Park County stands to benefit from two major opioid settlements in the near future, even if many see the financial benefit of these payouts as a small drop in the pond compared to the decades of problems some of these drugs have wrought on the community.

Under the OneWyo Memorandum of Agreement framework encompassing the lawsuits, Park County is slated to receive about $880,600, with disbursements spread out over the next 17.5 years. This money can only be spent on preventing opioid abuse.

“It’s some money, but (that) alotted money for that period of time, compared to what opioids have done to Park County and other counties in the state, nothing will ever make up for that,” County Attorney Bryan Skoric said. “It’s something that can be used, I guess, to something good in the future.”

The two agreements are part of nationwide settlements brought by states and local political subdivisions against the three largest pharmaceutical distributors: McKesson, Cardinal Health and AmerisourceBergen, as well as manufacturer Janssen Pharmaceuticals, Inc. and its parent company Johnson & Johnson.

On Dec. 21, the county commissioners gave approval for the county to enter into the settlements.

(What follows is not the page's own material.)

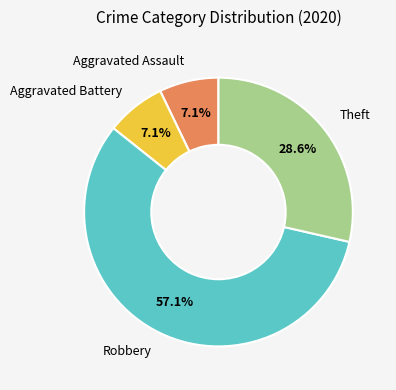

Is there a majority slice in this chart?

Yes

Under the settlement terms, the distributors will pay up to $21 billion over 18 years, while Johnson & Johnson will pay up to $5 billion over no more than nine years, with roughly $22.8 billion in settlement proceeds payable to state and local subdivisions. A total of 65% of the funds will go to local governments and the remaining 35% will be allocated to the state.

“I can’t imagine Park County going after these companies independently,” Skoric said. “It would just be way too expensive.”

In Wyoming, only counties and municipalities with a population over 10,000 are eligible to participate in the state’s settlements. Wyoming will only receive the maximum amount if every eligible subdivision participates in the settlement. 

“The more counties that participate brings the funds to a higher level,” Skoric said, adding he has been informed most of Wyoming’s counties have already signed on.

Commissioner Joe Tilden commented on the ambiguity of the state’s formula to calculate funds, noting that some of the state’s lesser populated counties seemed to get the most money.

“What that formula is, I don’t know,” Skoric said.

The maximum amount Wyoming can receive under the settlements is $44 million. The state receives incentives for getting subdivisions to join their suit, as opposed to these entities filing lawsuits on their own. There is no cost to join the settlement beyond forgoing the right to file individual lawsuits. 

Park County could still see additional funds through the upcoming Purdue Pharma bankruptcy proceedings, which will disburse funds under the existing MOA. 

Under the MOA, local governments are allowed to pool resources across county lines or between cities and counties. In addition, it allows a participating local government to direct its funds to the statewide share.

(1) comment

Tom Conners

"...the decades of problems some of these drugs have wrought on the community." Interesting how it finally becomes actual news about the entire Big Horn Basin's drug problem...it is NOT just a Cody problem and the ex-Walmart drug factories should be expelled across the entire nation. If the demand for dope is cutoff...the supply will eventually dry up. Some need to look in the mirror for the demand.